Reconstruction by data integration requires three ingredients. First, a parametrized model must be adopted, typically a collection of balls to model a protein with pseudo-atoms. Second, as in NMR, a functional measuring the agreement between a model and the data must be chosen. In [22] , this functional is based upon restraints, namely penalties associated to the experimental data. Third, an optimization scheme must be selected. The design of restraints is notoriously challenging, due to the ambiguous nature and/or the noise level of the data. For example, Tandem Affinity Purification (TAP) gives access to a pullout i.e. a list of protein types which are known to interact with one tagged protein type, but no information on the number of complexes or on the stoichiometry of proteins types within a complex is provided.

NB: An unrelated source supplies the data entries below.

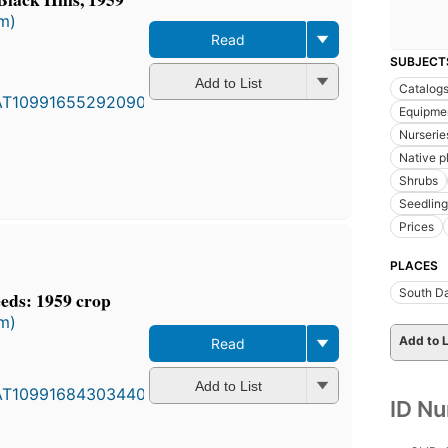
rm)
Read
SUBJECT
Add to List
Catalog
Equipmen
Nurseries
Native pl
Shrubs
Seedling
Prices
PLACES
South D
eds: 1959 crop
rm)
Add to L
Read
Add to List
ID N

In cryo-EM, the envelope enclosing an assembly is often imprecisely defined, in particular in regions of low density. For immuno-EM labelling experiments, positional uncertainties arise from the microscope resolution.

These uncertainties coupled with the complexity of the functional being optimized, which in general is non convex, have two consequences. First, it is impossible to single out a unique reconstruction, and a set of plausible reconstructions must be considered. As an example, 1000 plausible models of the NPC were reported in [22] . Interestingly, averaging the positions of all balls of a particular protein type across these models resulted in 30 so-called probability density maps, each such map encoding the probability of presence of a particular protein type at a particular location in the NPC. Second, the assessment of all models (individual and averaged) is non trivial. In particular, the lack of straightforward statistical analysis of the individual models and the absence of assessment for the averaged models are detrimental to the mechanistic exploitation of the reconstruction results. At this stage, such models therefore remain qualitative.

Methodological developments

As outlined by the previous discussion, a number of methodological developments are called for. On the experimental side, the problem of fostering the interpretation of data is under scrutiny. Of particular interest is the disambiguation of proteomics signals (TAP data, mass spectrometry data), and that of density maps coming from electron microscopy. As for modeling, two classes of developments are particularly stimulating. The first one is concerned with the design of algorithms performing reconstruction by data integration. The second one encompasses assessment tools, in order to single out the reconstructions which best comply with the experimental data.